[Start of Attachment]

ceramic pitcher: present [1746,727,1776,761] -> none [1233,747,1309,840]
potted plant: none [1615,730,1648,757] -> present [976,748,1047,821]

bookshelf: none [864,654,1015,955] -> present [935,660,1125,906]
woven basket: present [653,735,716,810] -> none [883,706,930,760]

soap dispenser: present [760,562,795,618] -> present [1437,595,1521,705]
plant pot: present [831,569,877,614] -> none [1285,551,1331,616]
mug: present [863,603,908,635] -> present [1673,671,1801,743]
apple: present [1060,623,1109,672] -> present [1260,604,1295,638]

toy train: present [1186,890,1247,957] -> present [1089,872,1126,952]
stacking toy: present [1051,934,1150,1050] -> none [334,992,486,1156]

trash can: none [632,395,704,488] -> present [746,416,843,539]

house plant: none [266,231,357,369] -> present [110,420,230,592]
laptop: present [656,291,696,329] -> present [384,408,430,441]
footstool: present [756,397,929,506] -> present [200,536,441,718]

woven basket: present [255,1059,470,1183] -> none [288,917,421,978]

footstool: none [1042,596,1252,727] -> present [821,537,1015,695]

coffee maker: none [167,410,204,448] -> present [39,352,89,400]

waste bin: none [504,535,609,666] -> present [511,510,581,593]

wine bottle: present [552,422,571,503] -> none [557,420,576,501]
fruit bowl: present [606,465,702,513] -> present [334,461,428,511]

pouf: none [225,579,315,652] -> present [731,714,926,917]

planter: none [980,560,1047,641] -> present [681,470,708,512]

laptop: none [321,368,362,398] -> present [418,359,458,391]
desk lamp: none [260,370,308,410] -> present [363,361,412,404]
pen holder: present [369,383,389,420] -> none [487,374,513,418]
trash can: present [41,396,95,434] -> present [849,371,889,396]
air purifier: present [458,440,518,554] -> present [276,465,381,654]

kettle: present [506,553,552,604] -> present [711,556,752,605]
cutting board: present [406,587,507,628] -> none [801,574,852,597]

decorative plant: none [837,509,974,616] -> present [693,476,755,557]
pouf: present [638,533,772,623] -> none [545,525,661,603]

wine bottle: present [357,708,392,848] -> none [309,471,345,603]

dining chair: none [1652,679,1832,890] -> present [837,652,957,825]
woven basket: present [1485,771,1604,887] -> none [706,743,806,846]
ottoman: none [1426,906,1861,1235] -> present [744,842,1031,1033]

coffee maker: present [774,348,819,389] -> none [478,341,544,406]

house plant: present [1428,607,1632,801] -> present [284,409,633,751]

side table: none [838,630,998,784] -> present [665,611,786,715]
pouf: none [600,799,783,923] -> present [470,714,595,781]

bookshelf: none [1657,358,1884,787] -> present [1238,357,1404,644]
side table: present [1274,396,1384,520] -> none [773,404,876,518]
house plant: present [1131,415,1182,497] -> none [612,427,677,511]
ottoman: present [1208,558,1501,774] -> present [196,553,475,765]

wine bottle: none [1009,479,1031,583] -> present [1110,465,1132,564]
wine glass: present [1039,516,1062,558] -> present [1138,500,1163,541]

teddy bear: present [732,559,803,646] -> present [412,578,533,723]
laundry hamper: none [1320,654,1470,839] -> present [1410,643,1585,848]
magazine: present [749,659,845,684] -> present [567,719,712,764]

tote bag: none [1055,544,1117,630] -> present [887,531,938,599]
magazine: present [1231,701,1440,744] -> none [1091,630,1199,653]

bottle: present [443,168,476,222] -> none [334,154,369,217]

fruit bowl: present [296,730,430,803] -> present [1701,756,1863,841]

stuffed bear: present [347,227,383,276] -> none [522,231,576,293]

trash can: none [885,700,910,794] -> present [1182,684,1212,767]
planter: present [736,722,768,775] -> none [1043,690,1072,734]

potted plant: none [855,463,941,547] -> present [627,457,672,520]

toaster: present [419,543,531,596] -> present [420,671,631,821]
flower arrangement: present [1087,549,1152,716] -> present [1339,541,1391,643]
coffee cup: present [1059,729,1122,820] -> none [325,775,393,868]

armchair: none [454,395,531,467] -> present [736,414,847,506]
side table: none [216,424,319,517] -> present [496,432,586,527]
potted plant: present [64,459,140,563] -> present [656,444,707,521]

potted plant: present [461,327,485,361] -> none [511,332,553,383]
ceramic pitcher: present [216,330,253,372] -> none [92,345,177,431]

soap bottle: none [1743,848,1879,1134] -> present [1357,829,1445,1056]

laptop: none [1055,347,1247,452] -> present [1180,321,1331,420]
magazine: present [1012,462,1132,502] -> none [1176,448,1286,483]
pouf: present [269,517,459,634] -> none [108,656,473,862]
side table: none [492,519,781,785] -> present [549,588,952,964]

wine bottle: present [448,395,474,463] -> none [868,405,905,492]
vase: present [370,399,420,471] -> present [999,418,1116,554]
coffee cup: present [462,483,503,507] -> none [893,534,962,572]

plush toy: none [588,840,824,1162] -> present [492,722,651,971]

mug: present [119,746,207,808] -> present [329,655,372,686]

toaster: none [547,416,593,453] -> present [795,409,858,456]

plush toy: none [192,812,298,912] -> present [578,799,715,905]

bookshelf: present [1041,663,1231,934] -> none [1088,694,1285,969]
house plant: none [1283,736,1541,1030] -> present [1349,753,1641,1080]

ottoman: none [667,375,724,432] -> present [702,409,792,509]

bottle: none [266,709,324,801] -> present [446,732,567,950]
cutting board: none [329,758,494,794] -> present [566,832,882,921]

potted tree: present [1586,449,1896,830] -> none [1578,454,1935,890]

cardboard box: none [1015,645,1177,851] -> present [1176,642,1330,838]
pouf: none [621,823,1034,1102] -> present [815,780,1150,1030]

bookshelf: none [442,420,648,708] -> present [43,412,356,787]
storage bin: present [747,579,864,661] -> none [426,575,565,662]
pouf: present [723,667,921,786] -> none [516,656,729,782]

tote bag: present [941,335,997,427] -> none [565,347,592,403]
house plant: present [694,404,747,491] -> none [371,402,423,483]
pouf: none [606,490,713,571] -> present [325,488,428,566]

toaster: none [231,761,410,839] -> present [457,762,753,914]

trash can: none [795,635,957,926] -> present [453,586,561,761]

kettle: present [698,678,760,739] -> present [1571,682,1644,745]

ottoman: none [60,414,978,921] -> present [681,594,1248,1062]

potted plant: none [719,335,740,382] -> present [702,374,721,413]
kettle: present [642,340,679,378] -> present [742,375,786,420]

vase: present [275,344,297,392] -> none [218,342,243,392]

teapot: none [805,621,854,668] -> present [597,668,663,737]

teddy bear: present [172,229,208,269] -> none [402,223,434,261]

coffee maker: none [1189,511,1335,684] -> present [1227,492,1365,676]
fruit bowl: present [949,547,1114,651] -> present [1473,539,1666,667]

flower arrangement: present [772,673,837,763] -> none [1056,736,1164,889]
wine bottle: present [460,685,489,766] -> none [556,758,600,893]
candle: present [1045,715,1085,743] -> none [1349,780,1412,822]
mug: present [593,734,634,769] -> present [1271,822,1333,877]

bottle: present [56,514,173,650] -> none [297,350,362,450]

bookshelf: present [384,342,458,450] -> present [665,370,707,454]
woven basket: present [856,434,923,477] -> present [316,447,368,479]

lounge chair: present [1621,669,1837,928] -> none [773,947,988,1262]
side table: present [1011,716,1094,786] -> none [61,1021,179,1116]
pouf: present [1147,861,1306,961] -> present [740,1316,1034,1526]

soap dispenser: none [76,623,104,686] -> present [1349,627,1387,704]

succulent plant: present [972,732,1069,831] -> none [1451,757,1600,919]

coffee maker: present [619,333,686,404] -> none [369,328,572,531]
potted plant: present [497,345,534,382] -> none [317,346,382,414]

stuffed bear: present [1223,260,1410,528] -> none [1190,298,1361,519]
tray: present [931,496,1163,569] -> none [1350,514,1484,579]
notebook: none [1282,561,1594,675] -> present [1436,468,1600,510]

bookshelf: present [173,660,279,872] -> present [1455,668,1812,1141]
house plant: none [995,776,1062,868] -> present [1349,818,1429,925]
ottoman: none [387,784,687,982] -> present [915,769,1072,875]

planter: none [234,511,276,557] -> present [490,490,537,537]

[End of Attachment]

▸ Your instructions: Return each line of the material in which the string "soap" can be found.

▸ Completed exercise:
soap dispenser: present [760,562,795,618] -> present [1437,595,1521,705]
soap bottle: none [1743,848,1879,1134] -> present [1357,829,1445,1056]
soap dispenser: none [76,623,104,686] -> present [1349,627,1387,704]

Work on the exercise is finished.